Task statement
Write out again, please, the records below from the first line to the line holding "And being found", inclusive, and nothing else.

Recorded data
_ _ _ _ _ _ _

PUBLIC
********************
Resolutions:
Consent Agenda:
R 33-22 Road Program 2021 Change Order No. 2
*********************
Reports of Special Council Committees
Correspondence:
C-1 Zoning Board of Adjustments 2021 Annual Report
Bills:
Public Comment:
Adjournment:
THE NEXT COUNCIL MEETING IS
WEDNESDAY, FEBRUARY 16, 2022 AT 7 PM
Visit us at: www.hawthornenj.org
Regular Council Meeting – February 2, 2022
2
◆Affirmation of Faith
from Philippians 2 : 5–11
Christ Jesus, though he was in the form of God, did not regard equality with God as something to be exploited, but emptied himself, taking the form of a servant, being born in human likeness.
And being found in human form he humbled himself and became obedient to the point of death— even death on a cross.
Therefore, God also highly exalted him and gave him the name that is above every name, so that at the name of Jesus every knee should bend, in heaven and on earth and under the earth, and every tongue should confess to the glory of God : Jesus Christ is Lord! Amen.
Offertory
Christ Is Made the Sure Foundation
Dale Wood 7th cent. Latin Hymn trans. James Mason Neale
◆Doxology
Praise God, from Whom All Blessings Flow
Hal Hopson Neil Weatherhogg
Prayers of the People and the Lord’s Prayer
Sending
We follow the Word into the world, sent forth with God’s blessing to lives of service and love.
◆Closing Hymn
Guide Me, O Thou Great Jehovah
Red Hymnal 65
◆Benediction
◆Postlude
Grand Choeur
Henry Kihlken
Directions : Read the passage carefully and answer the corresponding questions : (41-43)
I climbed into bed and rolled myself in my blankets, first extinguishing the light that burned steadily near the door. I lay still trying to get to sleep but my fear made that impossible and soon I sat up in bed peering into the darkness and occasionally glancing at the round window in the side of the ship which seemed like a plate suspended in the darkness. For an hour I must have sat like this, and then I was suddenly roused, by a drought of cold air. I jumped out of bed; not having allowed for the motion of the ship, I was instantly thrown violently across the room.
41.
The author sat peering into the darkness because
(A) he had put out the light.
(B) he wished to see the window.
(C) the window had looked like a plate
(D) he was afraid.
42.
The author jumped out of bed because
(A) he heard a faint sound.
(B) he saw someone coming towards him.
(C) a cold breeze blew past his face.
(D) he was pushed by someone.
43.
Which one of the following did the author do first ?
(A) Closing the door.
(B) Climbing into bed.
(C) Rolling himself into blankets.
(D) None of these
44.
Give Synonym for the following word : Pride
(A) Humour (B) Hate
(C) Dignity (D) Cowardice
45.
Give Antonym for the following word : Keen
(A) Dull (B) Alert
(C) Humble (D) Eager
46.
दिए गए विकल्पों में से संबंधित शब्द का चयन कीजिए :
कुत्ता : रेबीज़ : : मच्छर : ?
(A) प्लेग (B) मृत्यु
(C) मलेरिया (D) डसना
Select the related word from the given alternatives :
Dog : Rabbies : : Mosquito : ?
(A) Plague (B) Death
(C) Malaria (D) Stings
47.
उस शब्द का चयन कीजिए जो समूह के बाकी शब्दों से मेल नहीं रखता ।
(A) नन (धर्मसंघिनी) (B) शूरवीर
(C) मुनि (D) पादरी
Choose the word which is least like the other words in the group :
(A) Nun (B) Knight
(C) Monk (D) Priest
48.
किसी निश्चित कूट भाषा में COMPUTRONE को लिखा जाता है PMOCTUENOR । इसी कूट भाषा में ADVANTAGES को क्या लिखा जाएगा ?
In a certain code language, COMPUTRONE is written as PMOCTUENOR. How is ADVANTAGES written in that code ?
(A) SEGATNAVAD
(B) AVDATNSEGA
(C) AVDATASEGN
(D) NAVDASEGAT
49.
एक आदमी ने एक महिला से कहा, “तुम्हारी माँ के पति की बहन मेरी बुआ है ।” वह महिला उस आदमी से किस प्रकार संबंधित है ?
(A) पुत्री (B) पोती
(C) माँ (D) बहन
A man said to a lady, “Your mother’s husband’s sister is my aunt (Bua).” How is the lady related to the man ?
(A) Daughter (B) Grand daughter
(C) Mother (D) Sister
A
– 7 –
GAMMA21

_ _ _ _ _ _ _

Task answer
PUBLIC
********************
Resolutions:
Consent Agenda:
R 33-22 Road Program 2021 Change Order No. 2
*********************
Reports of Special Council Committees
Correspondence:
C-1 Zoning Board of Adjustments 2021 Annual Report
Bills:
Public Comment:
Adjournment:
THE NEXT COUNCIL MEETING IS
WEDNESDAY, FEBRUARY 16, 2022 AT 7 PM
Visit us at: www.hawthornenj.org
Regular Council Meeting – February 2, 2022
2
◆Affirmation of Faith
from Philippians 2 : 5–11
Christ Jesus, though he was in the form of God, did not regard equality with God as something to be exploited, but emptied himself, taking the form of a servant, being born in human likeness.
And being found in human form he humbled himself and became obedient to the point of death— even death on a cross.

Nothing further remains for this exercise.